Task instructions ->
Reproduce all of the data below without alteration; exclude every picture.
◇ ◇ ◇
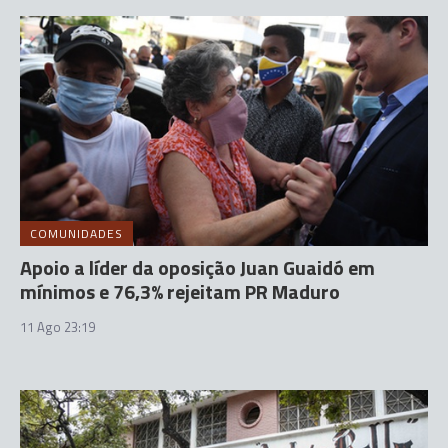
COMUNIDADES
Apoio a líder da oposição Juan Guaidó em
mínimos e 76,3% rejeitam PR Maduro
11 Ago 23:19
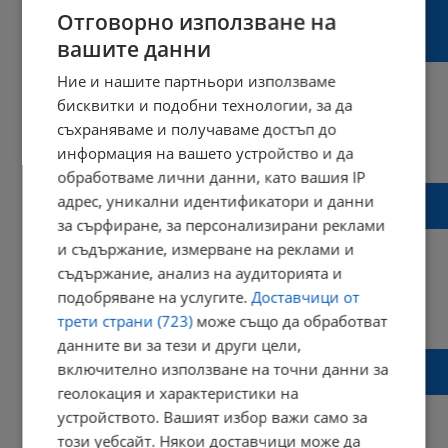
Християн Мицкоски: Ще арестуваме
Отговорно използване на
Никола Груевски веднага при завръщане в
вашите данни
РСМ
Ние и нашите партньори използваме
бисквитки и подобни технологии, за да
съхраняваме и получаваме достъп до
14:48 | 14 април 2026 г.
Харесвания: 0
информация на вашето устройство и да
Коментари: 0
обработваме лични данни, като вашия IP
Петер Мадяр: Искам лична среща с
адрес, уникални идентификатори и данни
Джорджа Мелони
за сърфиране, за персонализирани реклами
и съдържание, измерване на реклами и
съдържание, анализ на аудиторията и
подобряване на услугите.
Доставчици от
11:07 | 14 април 2026 г.
Харесвания: 0
трети страни (723)
може също да обработват
Коментари: 0
данните ви за тези и други цели,
Милен Керемедчиев: Мадяр няма да
включително използване на точни данни за
отвори границите на Унгария
геолокация и характеристики на
устройството. Вашият избор важи само за
този уебсайт. Някои доставчици може да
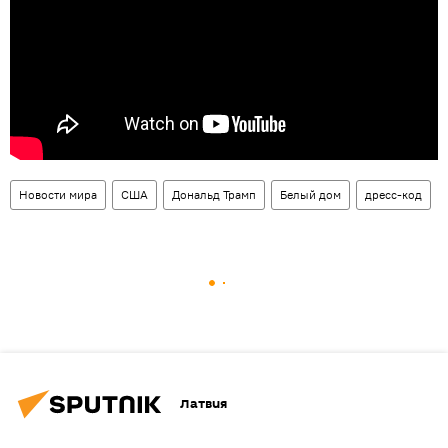
Новости мира
США
Дональд Трамп
Белый дом
дресс-код
Латвия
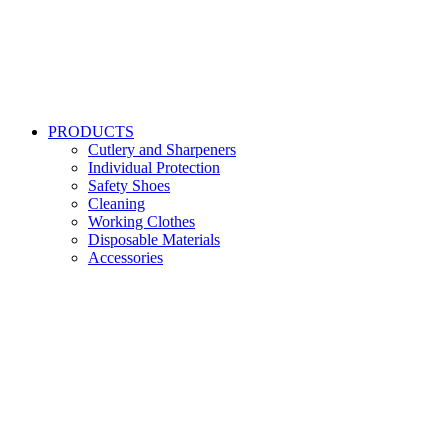
PRODUCTS
Cutlery and Sharpeners
Individual Protection
Safety Shoes
Cleaning
Working Clothes
Disposable Materials
Accessories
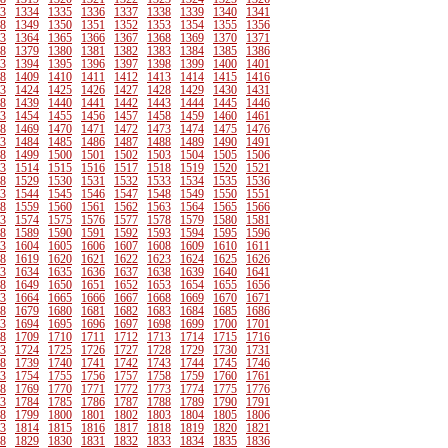
3
1334
1335
1336
1337
1338
1339
1340
1341
8
1349
1350
1351
1352
1353
1354
1355
1356
3
1364
1365
1366
1367
1368
1369
1370
1371
8
1379
1380
1381
1382
1383
1384
1385
1386
3
1394
1395
1396
1397
1398
1399
1400
1401
8
1409
1410
1411
1412
1413
1414
1415
1416
3
1424
1425
1426
1427
1428
1429
1430
1431
8
1439
1440
1441
1442
1443
1444
1445
1446
3
1454
1455
1456
1457
1458
1459
1460
1461
8
1469
1470
1471
1472
1473
1474
1475
1476
3
1484
1485
1486
1487
1488
1489
1490
1491
8
1499
1500
1501
1502
1503
1504
1505
1506
3
1514
1515
1516
1517
1518
1519
1520
1521
8
1529
1530
1531
1532
1533
1534
1535
1536
3
1544
1545
1546
1547
1548
1549
1550
1551
8
1559
1560
1561
1562
1563
1564
1565
1566
3
1574
1575
1576
1577
1578
1579
1580
1581
8
1589
1590
1591
1592
1593
1594
1595
1596
3
1604
1605
1606
1607
1608
1609
1610
1611
8
1619
1620
1621
1622
1623
1624
1625
1626
3
1634
1635
1636
1637
1638
1639
1640
1641
8
1649
1650
1651
1652
1653
1654
1655
1656
3
1664
1665
1666
1667
1668
1669
1670
1671
8
1679
1680
1681
1682
1683
1684
1685
1686
3
1694
1695
1696
1697
1698
1699
1700
1701
8
1709
1710
1711
1712
1713
1714
1715
1716
3
1724
1725
1726
1727
1728
1729
1730
1731
8
1739
1740
1741
1742
1743
1744
1745
1746
3
1754
1755
1756
1757
1758
1759
1760
1761
8
1769
1770
1771
1772
1773
1774
1775
1776
3
1784
1785
1786
1787
1788
1789
1790
1791
8
1799
1800
1801
1802
1803
1804
1805
1806
3
1814
1815
1816
1817
1818
1819
1820
1821
8
1829
1830
1831
1832
1833
1834
1835
1836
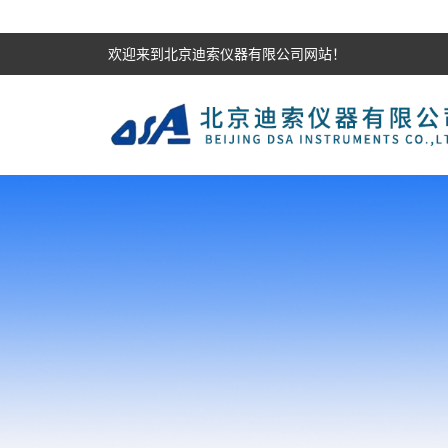
欢迎来到北京迪索仪器有限公司网站！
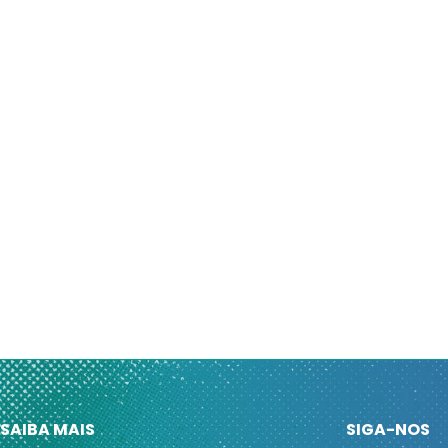
SAIBA MAIS
SIGA-NOS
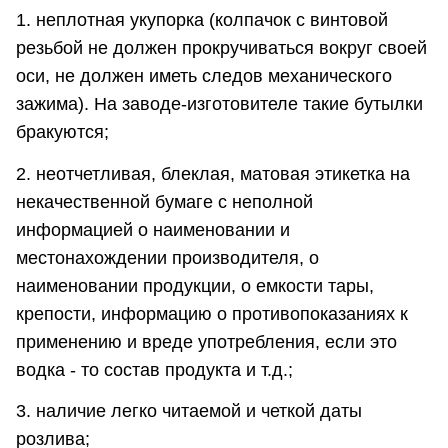
1. неплотная укупорка (колпачок с винтовой
резьбой не должен прокручиваться вокруг своей
оси, не должен иметь следов механического
зажима). На заводе-изготовителе такие бутылки
бракуются;
2. неотчетливая, блеклая, матовая этикетка на
некачественной бумаге с неполной
информацией о наименовании и
местонахождении производителя, о
наименовании продукции, о емкости тары,
крепости, информацию о противопоказаниях к
применению и вреде употребления, если это
водка - то состав продукта и т.д.;
3. наличие легко читаемой и четкой даты
розлива;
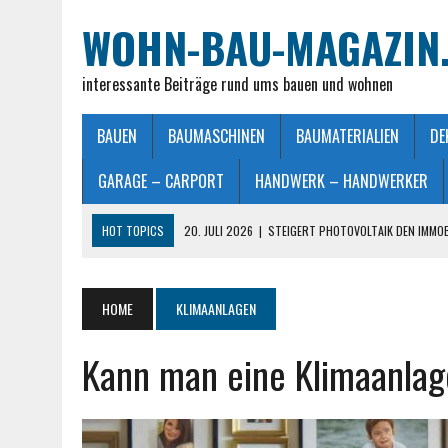
WOHN-BAU-MAGAZIN
interessante Beiträge rund ums bauen und wohnen
BAUEN
BAUMASCHINEN
BAUMATERIALIEN
DE
GARAGE – CARPORT
HANDWERK – HANDWERKER
HOT TOPICS
20. JULI 2026
|
STEIGERT PHOTOVOLTAIK DEN IMMO
28. JUNI 2026
|
IMMOBILIEN VERKAUFEN IN MÖNCHENGLADBACH LEIC
26. JUNI 2026
|
SCHLAFZIMMERLAMPE – LICHT FÜR MEHR WOHLFÜHL
HOME
KLIMAANLAGEN
25. JUNI 2026
|
FRANZÖSISCHES DOPPELBETT: MASSE, VORTEILE UND
Kann man eine Klimaanlag
23. JULI 2026
|
SO EINFACH GELINGT – DIE PERFEKTE TERRASSENGE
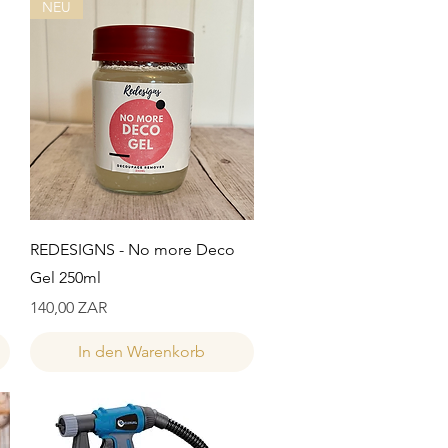
NEU
Schnellansicht
REDESIGNS - No more Deco
Gel 250ml
Preis
140,00 ZAR
In den Warenkorb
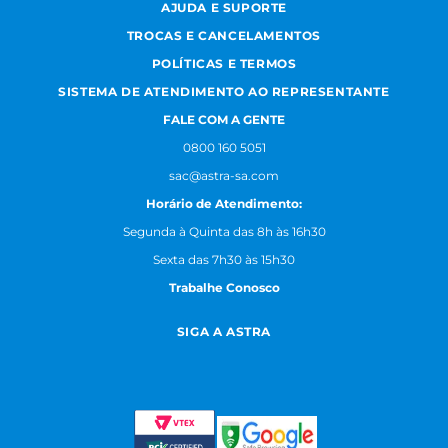
AJUDA E SUPORTE
TROCAS E CANCELAMENTOS
POLÍTICAS E TERMOS
SISTEMA DE ATENDIMENTO AO REPRESENTANTE
FALE COM A GENTE
0800 160 5051
sac@astra-sa.com
Horário de Atendimento:
Segunda à Quinta das 8h às 16h30
Sexta das 7h30 às 15h30
Trabalhe Conosco
SIGA A ASTRA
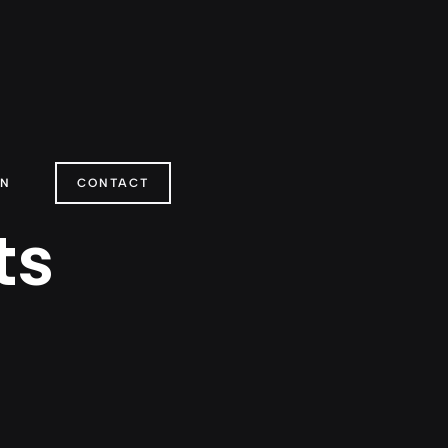
ON
CONTACT
ts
◇ ◇ ◇
Written solution ->
COMUNIDADES
Apoio a líder da oposição Juan Guaidó em
mínimos e 76,3% rejeitam PR Maduro
11 Ago 23:19
Християн Мицкоски: Ще арестуваме
Отговорно използване на
Никола Груевски веднага при завръщане в
вашите данни
РСМ
Ние и нашите партньори използваме
бисквитки и подобни технологии, за да
съхраняваме и получаваме достъп до
14:48 | 14 април 2026 г.
Харесвания: 0
информация на вашето устройство и да
Коментари: 0
обработваме лични данни, като вашия IP
Петер Мадяр: Искам лична среща с
адрес, уникални идентификатори и данни
Джорджа Мелони
за сърфиране, за персонализирани реклами
и съдържание, измерване на реклами и
съдържание, анализ на аудиторията и
подобряване на услугите.
Доставчици от
11:07 | 14 април 2026 г.
Харесвания: 0
трети страни (723)
може също да обработват
Коментари: 0
данните ви за тези и други цели,
Милен Керемедчиев: Мадяр няма да
включително използване на точни данни за
отвори границите на Унгария
геолокация и характеристики на
устройството. Вашият избор важи само за
този уебсайт. Някои доставчици може да
Новости мира
США
Дональд Трамп
Белый дом
дресс-код
Латвия
PRODUCTS
Cutlery and Sharpeners
Individual Protection
Safety Shoes
Cleaning
Working Clothes
Disposable Materials
Accessories
3
1334
1335
1336
1337
1338
1339
1340
1341
8
1349
1350
1351
1352
1353
1354
1355
1356
3
1364
1365
1366
1367
1368
1369
1370
1371
8
1379
1380
1381
1382
1383
1384
1385
1386
3
1394
1395
1396
1397
1398
1399
1400
1401
8
1409
1410
1411
1412
1413
1414
1415
1416
3
1424
1425
1426
1427
1428
1429
1430
1431
8
1439
1440
1441
1442
1443
1444
1445
1446
3
1454
1455
1456
1457
1458
1459
1460
1461
8
1469
1470
1471
1472
1473
1474
1475
1476
3
1484
1485
1486
1487
1488
1489
1490
1491
8
1499
1500
1501
1502
1503
1504
1505
1506
3
1514
1515
1516
1517
1518
1519
1520
1521
8
1529
1530
1531
1532
1533
1534
1535
1536
3
1544
1545
1546
1547
1548
1549
1550
1551
8
1559
1560
1561
1562
1563
1564
1565
1566
3
1574
1575
1576
1577
1578
1579
1580
1581
8
1589
1590
1591
1592
1593
1594
1595
1596
3
1604
1605
1606
1607
1608
1609
1610
1611
8
1619
1620
1621
1622
1623
1624
1625
1626
3
1634
1635
1636
1637
1638
1639
1640
1641
8
1649
1650
1651
1652
1653
1654
1655
1656
3
1664
1665
1666
1667
1668
1669
1670
1671
8
1679
1680
1681
1682
1683
1684
1685
1686
3
1694
1695
1696
1697
1698
1699
1700
1701
8
1709
1710
1711
1712
1713
1714
1715
1716
3
1724
1725
1726
1727
1728
1729
1730
1731
8
1739
1740
1741
1742
1743
1744
1745
1746
3
1754
1755
1756
1757
1758
1759
1760
1761
8
1769
1770
1771
1772
1773
1774
1775
1776
3
1784
1785
1786
1787
1788
1789
1790
1791
8
1799
1800
1801
1802
1803
1804
1805
1806
3
1814
1815
1816
1817
1818
1819
1820
1821
8
1829
1830
1831
1832
1833
1834
1835
1836
欢迎来到北京迪索仪器有限公司网站！
SAIBA MAIS
SIGA-NOS
1. неплотная укупорка (колпачок с винтовой
резьбой не должен прокручиваться вокруг своей
оси, не должен иметь следов механического
зажима). На заводе-изготовителе такие бутылки
бракуются;
2. неотчетливая, блеклая, матовая этикетка на
некачественной бумаге с неполной
информацией о наименовании и
местонахождении производителя, о
наименовании продукции, о емкости тары,
крепости, информацию о противопоказаниях к
применению и вреде употребления, если это
водка - то состав продукта и т.д.;
3. наличие легко читаемой и четкой даты
розлива;
WOHN-BAU-MAGAZIN
interessante Beiträge rund ums bauen und wohnen
BAUEN
BAUMASCHINEN
BAUMATERIALIEN
DE
GARAGE – CARPORT
HANDWERK – HANDWERKER
HOT TOPICS
20. JULI 2026
|
STEIGERT PHOTOVOLTAIK DEN IMMO
28. JUNI 2026
|
IMMOBILIEN VERKAUFEN IN MÖNCHENGLADBACH LEIC
26. JUNI 2026
|
SCHLAFZIMMERLAMPE – LICHT FÜR MEHR WOHLFÜHL
HOME
KLIMAANLAGEN
25. JUNI 2026
|
FRANZÖSISCHES DOPPELBETT: MASSE, VORTEILE UND
Kann man eine Klimaanlag
23. JULI 2026
|
SO EINFACH GELINGT – DIE PERFEKTE TERRASSENGE
NEU
Schnellansicht
REDESIGNS - No more Deco
Gel 250ml
Preis
140,00 ZAR
In den Warenkorb
AJUDA E SUPORTE
TROCAS E CANCELAMENTOS
POLÍTICAS E TERMOS
SISTEMA DE ATENDIMENTO AO REPRESENTANTE
FALE COM A GENTE
0800 160 5051
sac@astra-sa.com
Horário de Atendimento:
Segunda à Quinta das 8h às 16h30
Sexta das 7h30 às 15h30
Trabalhe Conosco
SIGA A ASTRA
ON
CONTACT
ts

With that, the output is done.